Amongst the many and vast benefits conferred upon the community by the railway companies of this country, a high place must be given to the invaluable work they have done in providing harbour and dock accommodation for the shipping and manufacturing interests. In other countries this class of work has been done by the State, but in the United Kingdom it has been generally left - whether wisely or not we need not now discuss - to private enterprise, and railway shareholders have liberally found the money for docks and harbour works round our coast, after Parliament has, after the most careful enquiry, sanctioned the outlay. The public has little idea of the extent to which the country is indebted to railway companies for its facilities or carrying the foreign trade and meeting the demands of cross-Channel communication, and we propose, therefore, in a series of articles, to indicate the extent of the docks and harbours and steamers owned by railway companies.

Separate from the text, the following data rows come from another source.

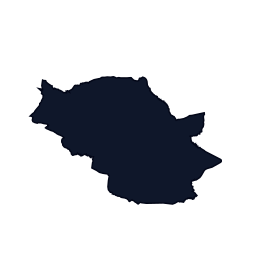 Sør-Odal nor, Hedmark, Norway (Mercator projection), rotated 130°
{"feature_id": "86288312B58904882216706", "entity_name": "Sør-Odal nor", "entity_type": "district", "adm_level": 2, "iso_a3": "NOR", "parent_name": "Norway", "parent_adm1": "Hedmark", "projection": "mercator", "projection_center": [11.753, 60.212], "detail": "fine", "context": "isolated", "style": "filled", "palette": "ink", "viewbox_px": 256, "rotation_deg": 130, "n_neighbors": 0, "source": "geoboundaries", "source_scale": "gbopen_adm2", "svg_char_len": 5777}
<svg xmlns="http://www.w3.org/2000/svg" viewBox="0 0 256 256"><g transform="rotate(130 128 128)"><path d="M182.6,200.6L181.9,200.5L179.9,198.1L178.7,195.4L177.2,192.9L176.7,191.3L176.7,190.9L177.0,190.5L177.5,190.4L177.9,190.9L178.6,190.2L179.1,190.9L179.6,191.2L180.9,191.3L180.7,189.6L180.1,187.9L179.6,185.8L178.4,183.0L178.3,182.1L178.4,181.8L178.1,180.5L178.0,178.2L177.6,177.4L177.7,177.0L177.4,176.4L176.6,173.6L176.5,171.5L176.7,170.8L179.0,171.3L180.6,170.4L181.6,169.3L181.9,168.1L183.0,167.0L183.5,164.9L183.3,164.1L183.4,163.8L182.6,162.2L182.7,160.7L182.1,159.1L182.8,157.8L183.2,155.5L184.2,154.8L184.5,153.0L184.1,152.5L183.3,152.4L182.8,151.7L182.2,151.7L182.1,151.2L181.1,150.3L179.8,150.6L180.0,150.0L179.7,149.7L180.0,149.6L179.7,149.1L179.9,148.7L179.0,147.9L179.1,147.7L178.8,147.4L179.5,147.2L179.2,146.8L179.5,146.1L179.1,146.1L178.6,145.4L176.1,144.5L175.6,143.5L174.9,143.2L175.6,142.6L175.3,142.1L175.4,141.7L175.3,141.2L174.5,141.0L174.4,140.0L174.1,139.8L174.2,139.5L174.0,139.0L174.4,138.9L174.6,138.3L174.5,137.4L173.5,137.8L173.4,137.1L172.3,136.0L174.9,134.8L175.6,133.4L177.2,132.9L181.8,130.0L180.6,124.6L180.3,121.4L178.7,118.0L176.2,113.9L176.8,112.6L176.6,112.0L177.1,111.3L180.9,109.1L185.9,105.6L187.9,103.3L188.6,100.2L188.2,99.9L188.0,99.4L187.6,98.8L188.2,97.8L188.5,97.7L188.3,97.3L188.1,96.4L187.1,94.8L187.4,94.2L186.8,92.7L186.7,91.9L186.2,91.4L185.5,90.2L185.5,89.0L185.2,88.2L183.7,85.7L182.8,83.4L182.9,82.9L182.9,81.1L183.4,80.1L183.2,79.9L183.2,79.6L180.4,78.8L180.5,78.1L180.2,77.4L180.0,76.6L180.1,74.9L179.8,73.9L179.8,71.9L179.6,71.4L177.0,70.9L176.5,69.6L173.8,65.5L162.8,52.9L157.6,45.0L155.3,43.7L152.4,42.7L151.2,41.4L151.3,40.9L150.7,40.7L150.6,40.3L150.2,40.1L150.3,39.7L149.5,39.2L149.5,38.7L149.3,38.6L149.4,38.1L149.2,37.9L148.7,37.8L147.9,38.3L147.4,37.9L146.0,38.1L144.7,37.7L144.3,37.1L143.2,37.1L142.9,36.3L142.2,36.2L142.2,35.5L141.7,35.5L141.8,35.1L141.6,35.1L141.4,34.4L140.9,34.4L140.9,33.9L140.7,33.9L140.7,33.4L141.1,32.9L140.1,32.1L139.1,32.3L138.7,32.8L138.2,32.4L137.2,32.8L136.6,32.6L136.5,31.9L135.4,31.8L135.3,32.3L135.3,33.3L134.8,34.5L135.0,35.7L134.8,36.3L134.8,37.3L135.0,38.0L133.2,37.6L133.1,38.9L132.7,39.9L131.3,40.7L131.6,41.0L131.6,41.5L130.9,42.8L130.8,43.5L130.2,43.8L129.5,43.7L129.2,44.5L127.6,45.3L127.2,45.2L127.0,44.6L126.4,44.2L125.8,44.4L125.7,43.8L125.1,43.4L124.5,43.6L124.6,43.0L123.9,42.4L119.8,41.2L117.4,41.3L111.7,42.3L110.0,42.2L107.9,41.2L103.9,38.5L94.6,35.0L93.6,35.1L92.7,35.9L92.6,36.9L96.5,54.2L96.3,54.6L96.4,55.7L97.0,59.7L96.7,60.2L97.6,61.4L98.0,61.4L98.2,61.8L97.5,62.5L98.0,62.6L97.8,63.1L98.0,63.4L97.6,63.4L97.8,63.7L97.5,63.8L97.7,64.2L97.2,64.6L97.6,64.7L97.6,65.0L97.8,65.1L97.5,65.4L97.9,65.3L97.9,65.6L97.7,65.8L98.0,66.1L97.8,66.2L98.0,66.4L97.7,66.7L97.8,66.9L97.6,66.9L97.8,67.1L97.6,67.7L97.8,67.6L98.0,68.0L97.9,68.1L98.0,68.2L97.9,68.4L98.2,68.7L97.9,69.2L98.1,69.3L98.1,69.8L97.5,70.6L97.7,71.1L96.7,71.8L96.4,72.6L95.2,73.5L94.5,74.3L94.4,75.1L93.8,75.1L93.5,74.2L92.9,73.5L92.0,73.2L91.1,72.0L90.3,71.6L90.2,71.0L89.3,70.4L87.9,70.8L87.3,70.4L86.6,69.4L86.3,69.8L85.9,69.6L85.2,69.9L85.2,70.2L84.6,70.3L83.7,69.2L83.4,69.2L81.8,70.7L80.0,71.3L78.9,71.2L77.1,72.1L76.1,72.8L75.4,73.8L73.4,74.9L71.5,77.0L70.1,78.1L68.4,78.3L67.4,79.4L77.2,87.0L79.0,88.8L81.5,89.5L85.1,91.3L88.4,94.0L89.2,95.1L91.1,96.0L90.1,98.4L90.1,99.4L89.7,99.9L89.9,100.6L90.0,100.6L90.1,101.8L90.3,101.8L90.2,102.1L90.5,102.8L90.2,104.4L89.2,106.4L89.2,107.0L89.0,107.3L88.4,108.0L87.9,108.1L87.0,109.1L86.8,110.5L86.0,111.0L85.4,112.5L85.4,113.2L85.0,113.5L85.1,114.3L84.8,115.3L85.2,116.0L84.9,116.3L85.2,116.5L84.8,117.3L85.0,117.6L84.7,117.9L85.1,118.0L85.2,118.8L85.7,119.2L85.4,119.7L85.7,120.6L85.2,121.2L86.1,121.8L85.8,122.3L86.1,122.5L85.7,123.1L86.2,123.5L85.8,124.3L85.8,125.5L85.3,125.8L85.6,126.1L85.4,126.8L85.8,127.5L86.1,129.1L85.8,129.4L86.0,129.8L86.2,130.9L85.7,131.2L85.8,131.5L85.6,131.9L85.8,132.2L85.9,132.8L85.2,134.1L85.4,135.2L84.7,135.4L83.7,136.5L83.6,136.9L84.0,137.6L82.8,140.7L80.1,143.5L79.3,144.9L79.0,145.9L78.9,147.0L79.1,148.0L79.6,149.4L80.9,149.8L81.7,149.6L81.9,149.7L81.8,150.4L82.0,150.8L82.6,151.1L84.8,150.3L86.0,151.0L86.8,152.3L87.9,154.6L87.7,155.0L87.6,156.1L87.6,157.1L87.4,157.7L87.9,158.5L90.3,160.9L94.3,165.7L95.3,167.4L97.2,169.0L97.4,169.6L97.4,170.0L97.7,170.6L97.7,171.1L98.0,171.4L98.0,171.7L98.2,172.2L100.3,174.0L102.3,176.7L104.3,178.5L105.8,180.3L106.6,180.9L107.8,180.9L108.6,181.7L112.8,185.0L117.4,187.2L117.9,186.9L119.1,187.2L119.1,187.5L118.9,187.8L119.2,188.1L119.3,188.6L120.6,189.9L121.4,189.9L121.5,190.0L121.5,190.4L122.4,191.0L122.5,191.4L123.2,191.1L123.6,191.5L123.8,192.3L124.1,192.7L124.5,192.8L125.9,192.3L126.7,192.6L127.1,192.9L127.2,193.4L127.6,193.6L127.6,194.0L128.2,194.1L128.3,194.5L128.8,195.4L129.8,196.1L134.2,195.7L137.0,196.7L137.8,196.8L138.2,196.0L138.3,196.5L138.2,196.9L138.4,197.1L138.1,197.9L138.4,198.3L139.1,198.5L139.5,199.1L139.8,198.8L140.0,198.2L140.7,198.4L140.8,198.1L141.7,199.4L142.3,199.8L142.2,200.1L142.5,200.4L142.4,201.0L142.6,201.3L142.4,202.0L142.7,203.6L142.9,203.7L142.8,203.9L143.1,204.7L143.1,204.9L143.5,205.5L143.3,205.8L143.3,206.6L144.3,207.4L144.3,208.4L144.8,208.9L144.6,209.5L144.7,209.8L146.0,210.1L145.7,210.9L145.8,211.2L145.7,211.7L145.8,212.0L145.4,212.2L145.3,212.6L144.6,213.2L144.9,213.5L145.4,217.3L145.4,220.1L144.7,221.5L145.9,223.2L146.2,224.2L151.0,221.2L153.5,217.9L153.9,218.0L153.7,219.0L155.2,221.7L155.3,218.5L155.6,217.1L157.1,216.5L157.5,213.6L158.4,213.3L159.6,212.4L162.5,211.8L163.9,211.1L166.0,211.3L167.2,210.4L167.9,210.2L173.3,210.2L175.4,210.1L176.1,209.7L178.5,210.3L181.7,210.6L181.1,209.7L180.8,207.8L183.4,206.4L184.2,205.0L183.7,202.9L182.6,200.6Z" fill="#0f172a" stroke="#020617" stroke-width="1.5"/></g></svg>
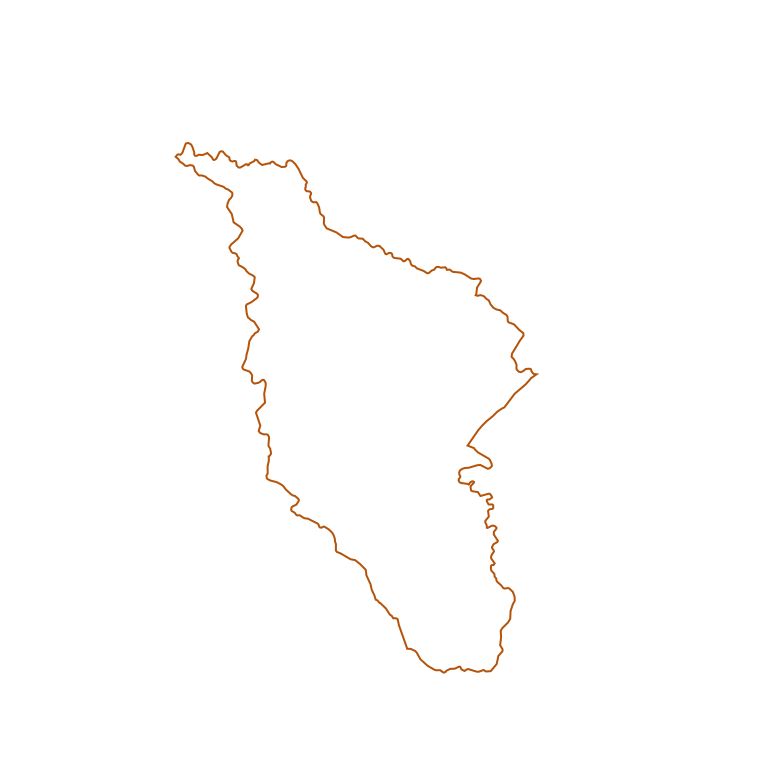 Nacaroa, Nampula, Mozambique (Robinson projection), rotated 243°
{"feature_id": "85939544B80156310814638", "entity_name": "Nacaroa", "entity_type": "district", "adm_level": 2, "iso_a3": "MOZ", "parent_name": "Mozambique", "parent_adm1": "Nampula", "projection": "robinson", "projection_center": [39.936, -14.362], "detail": "fine", "context": "isolated", "style": "outline", "palette": "amber", "viewbox_px": 768, "rotation_deg": 243, "n_neighbors": 0, "source": "geoboundaries", "source_scale": "gbopen_adm2", "svg_char_len": 6146}
<svg xmlns="http://www.w3.org/2000/svg" viewBox="0 0 768 768"><g transform="rotate(243 384 384)"><path d="M79.7,348.7L83.3,357.2L89.8,362.5L92.1,368.2L93.8,369.2L98.5,368.9L105.4,373.5L111.1,375.9L112.7,378.4L115.2,386.2L117.5,389.9L124.1,393.6L129.2,398.7L131.5,402.1L135.6,403.9L140.4,404.4L145.1,402.7L146.0,401.7L146.8,398.9L147.9,397.7L151.7,396.9L156.2,395.1L158.0,395.0L159.7,395.7L162.1,395.1L164.6,396.1L169.1,394.9L171.0,395.4L173.3,396.7L173.7,397.8L173.0,399.4L173.9,401.2L179.8,400.3L181.4,400.9L182.8,402.3L184.8,405.9L186.1,406.2L188.9,405.8L189.9,406.5L191.5,408.8L191.7,413.1L192.5,414.3L200.1,413.5L202.4,414.8L204.1,418.5L205.1,419.0L206.9,418.3L208.3,417.0L208.8,415.2L208.7,411.0L209.2,410.4L211.6,411.4L214.7,411.4L216.0,412.1L218.3,417.2L223.5,419.0L224.2,420.0L224.3,421.6L223.5,424.1L224.1,425.2L226.5,426.2L227.5,425.8L229.2,422.5L232.5,422.4L233.9,422.8L234.1,423.9L233.2,425.7L233.8,428.8L235.1,429.0L237.7,428.6L238.7,427.7L240.4,419.1L245.1,418.6L248.5,413.8L249.8,413.3L252.9,414.3L253.9,415.5L255.2,419.2L255.7,419.7L256.7,419.3L257.3,418.3L257.2,416.0L255.9,413.9L257.1,413.1L260.7,407.8L262.2,406.7L264.2,406.7L265.2,407.3L266.3,409.5L267.2,410.2L269.2,410.0L271.0,410.8L272.5,412.4L272.9,415.1L272.5,417.6L270.8,421.9L269.3,430.2L268.1,433.1L261.3,438.0L261.0,440.0L261.7,442.5L262.3,443.1L264.2,443.7L268.1,443.9L269.8,443.5L280.5,436.6L284.6,435.2L285.9,435.2L291.2,430.5L300.1,447.1L302.3,452.4L304.3,458.6L305.9,466.2L307.9,472.4L308.6,478.0L308.5,480.6L316.0,496.0L319.4,510.2L322.5,518.0L323.4,524.3L324.8,522.2L326.1,521.5L328.4,521.2L330.4,521.6L331.4,520.9L333.0,517.3L332.3,513.4L332.5,511.1L333.8,509.7L336.2,508.9L337.7,509.0L340.9,510.8L344.3,511.1L346.8,511.0L350.3,510.0L352.9,511.8L361.2,525.2L363.7,530.2L366.2,531.2L370.4,529.2L378.1,526.9L382.5,522.9L384.1,522.9L387.6,524.5L389.6,524.6L393.6,522.2L396.9,521.0L399.5,517.9L402.4,516.0L406.4,515.1L410.9,515.3L413.6,513.8L416.3,513.1L417.8,512.1L419.6,510.0L420.0,507.6L421.4,506.0L422.4,507.2L427.7,510.7L431.2,516.6L431.8,517.2L433.9,517.3L435.2,516.1L436.7,511.8L438.4,509.5L444.7,505.9L448.3,503.1L452.8,496.1L456.2,494.4L457.1,491.9L459.3,492.0L460.2,491.5L461.7,487.6L463.8,485.5L464.4,484.1L464.1,482.5L463.1,480.8L463.4,478.0L462.6,474.5L463.0,472.8L466.8,470.6L472.1,465.8L474.7,465.0L476.6,462.9L478.7,462.4L481.4,463.1L484.0,462.6L484.7,462.1L484.8,461.2L484.1,458.2L484.4,457.1L488.1,455.7L491.4,450.7L492.5,449.8L494.0,449.5L495.9,450.2L497.2,449.9L498.5,448.3L498.5,445.0L499.3,444.3L503.8,444.5L509.1,442.6L510.3,440.7L510.4,437.0L510.9,436.1L512.6,435.0L516.9,433.9L519.6,432.1L523.1,431.0L525.2,427.5L526.2,426.8L529.0,426.1L529.8,424.9L530.0,420.8L530.6,418.8L533.6,414.1L540.6,410.5L548.7,403.6L552.7,403.1L554.4,403.3L559.5,406.2L560.9,406.2L564.2,404.7L565.8,404.7L570.8,406.4L575.5,406.6L576.9,406.1L577.9,403.6L580.0,402.3L583.6,402.7L585.3,403.8L586.6,405.5L587.8,405.7L589.3,405.2L591.0,402.5L592.9,402.1L594.6,403.0L595.2,403.9L597.1,404.7L598.5,406.8L599.8,406.9L604.5,405.3L614.7,405.5L620.5,404.8L624.4,403.3L625.7,402.2L626.3,400.6L626.3,399.3L625.4,397.5L622.6,395.8L622.5,394.4L623.8,391.3L628.9,387.4L631.8,386.4L632.8,385.6L633.0,384.3L632.2,382.5L632.8,382.0L634.5,374.8L637.6,373.2L641.2,372.5L642.4,371.0L641.5,369.5L641.5,364.4L640.5,362.7L640.7,362.0L641.9,361.7L642.5,360.9L642.1,354.3L642.8,352.8L645.5,351.8L649.1,353.2L649.8,353.0L650.7,351.9L651.0,350.0L652.3,348.7L653.7,348.2L656.1,349.1L659.6,347.0L664.4,345.9L665.4,344.2L665.4,343.0L660.9,336.9L660.6,334.9L660.9,334.0L662.3,333.5L664.1,333.6L670.0,331.4L670.2,327.4L670.7,325.7L672.3,323.3L672.3,320.7L673.2,319.2L674.7,319.1L676.6,320.1L682.0,320.9L684.9,320.9L687.6,319.1L688.3,316.6L681.5,309.3L680.6,306.7L681.9,305.3L682.1,304.0L681.0,301.5L677.7,302.9L674.7,303.1L671.8,304.9L668.8,306.0L667.7,307.4L667.1,310.6L665.3,312.9L663.8,313.2L659.6,312.3L654.5,313.5L653.6,314.1L652.6,316.3L650.0,318.9L646.4,320.6L642.7,323.0L639.9,323.9L637.8,325.4L632.5,330.6L630.0,331.6L628.1,333.4L623.7,335.5L622.5,335.4L620.6,334.2L619.3,332.3L618.6,329.8L615.8,326.5L612.9,324.5L604.4,325.5L596.3,323.4L589.9,326.9L587.0,327.8L584.8,327.6L579.9,320.0L577.7,311.1L576.2,308.5L575.3,308.1L571.1,308.1L569.7,308.6L567.8,310.9L566.4,311.6L563.7,311.4L562.5,311.9L561.6,311.6L561.2,310.4L559.7,309.1L555.8,308.5L552.3,311.1L549.2,312.6L547.0,312.7L543.7,313.9L539.8,316.7L537.8,317.3L533.0,314.0L528.9,308.9L526.8,309.0L522.0,311.9L520.7,312.1L519.1,311.2L518.3,309.8L517.1,302.9L517.2,297.8L516.2,296.4L509.4,293.8L505.3,293.0L501.4,294.5L497.9,297.0L498.1,296.6L489.5,297.5L487.9,295.2L487.8,292.0L486.7,290.0L486.3,288.1L483.3,283.5L477.2,279.1L472.5,274.8L469.1,272.5L463.5,265.4L461.6,265.2L460.4,265.7L456.3,269.7L453.7,270.4L451.4,270.4L446.9,267.7L445.1,267.7L443.2,268.7L442.2,272.1L442.1,274.2L442.8,276.7L442.6,278.4L442.0,278.9L438.8,279.1L436.1,277.8L429.7,272.8L421.4,269.5L417.9,258.9L416.6,256.9L403.1,254.9L399.0,251.0L396.7,251.4L394.0,253.6L392.2,256.8L391.3,257.5L388.7,257.4L381.5,253.0L378.0,253.2L373.7,252.0L372.9,251.3L371.5,248.6L371.7,248.3L368.1,246.7L363.5,242.9L357.2,239.8L355.6,237.6L353.4,236.8L352.3,237.0L349.7,238.8L345.3,243.8L341.7,246.4L338.9,247.9L334.7,248.6L328.7,250.8L326.3,252.0L324.7,253.8L320.6,255.5L319.2,255.5L318.4,254.7L316.3,251.2L316.4,246.9L316.0,245.6L314.3,244.3L312.9,244.1L309.8,246.0L307.3,246.4L306.3,247.0L305.4,249.2L300.6,252.0L298.6,255.0L290.2,261.2L289.2,261.8L285.5,261.6L284.3,263.1L284.4,265.2L284.0,266.1L279.7,268.7L275.2,270.3L272.5,270.5L268.7,270.0L265.9,268.9L263.0,268.4L257.4,265.5L255.7,265.8L252.8,268.4L243.1,274.6L240.2,278.3L234.3,281.0L226.8,283.4L221.5,281.5L211.9,281.1L205.9,279.6L200.1,279.5L195.6,278.7L194.2,279.9L191.4,280.5L190.6,281.2L183.2,283.8L175.9,284.5L174.0,285.6L171.0,285.9L169.9,288.3L168.2,289.4L162.4,287.8L137.5,284.5L135.9,287.5L131.9,290.6L129.8,291.2L122.1,291.5L113.0,295.0L106.1,299.5L105.1,300.8L103.5,304.1L99.8,306.0L99.5,308.0L100.2,309.6L100.1,313.9L98.2,317.7L98.1,322.4L97.5,323.5L94.4,323.5L91.7,325.5L92.1,327.4L91.8,329.6L85.6,336.0L84.6,337.8L84.0,342.8L81.5,344.4L79.7,348.7Z" fill="none" stroke="#b45309" stroke-width="2"/></g></svg>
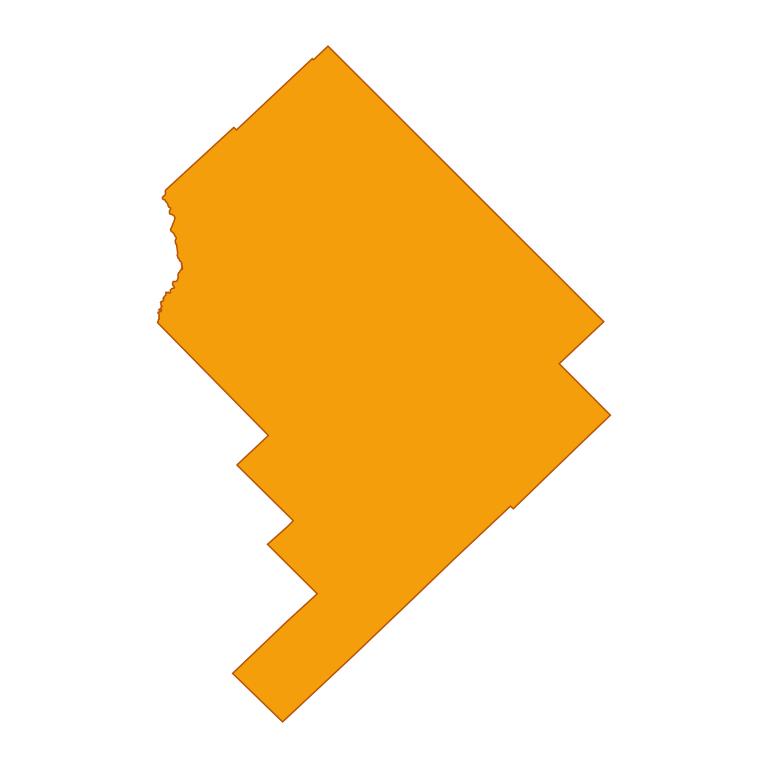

The great docks of the Bristol Channel are types of what such docks should be, and the equipment of the various Ports is typical of modern practice where the rapid shipping of coal is concerned. It is true, as shown, in a recent issue, that there is tendency on the part of certain docks, particularly in Scotland and on the Northeast Coast, to give the preference to electric over hydraulic machinery for the shipment of coal. Into the vexed question of the relative efficiency and cheapness of the electric and hydraulic coal hoist it is not proposed to enter here, but in South Wales, where engineers have had unrivalled experience of hydraulic appliances is still reposed in such plant, and although the next few years may witness a change of fashion, the time for discarding the hydraulic machine is not yet, and it still remains the cheapest, the most reliable, and the most efficient for the handling of constant loads such as are involved in discharging coal into ships.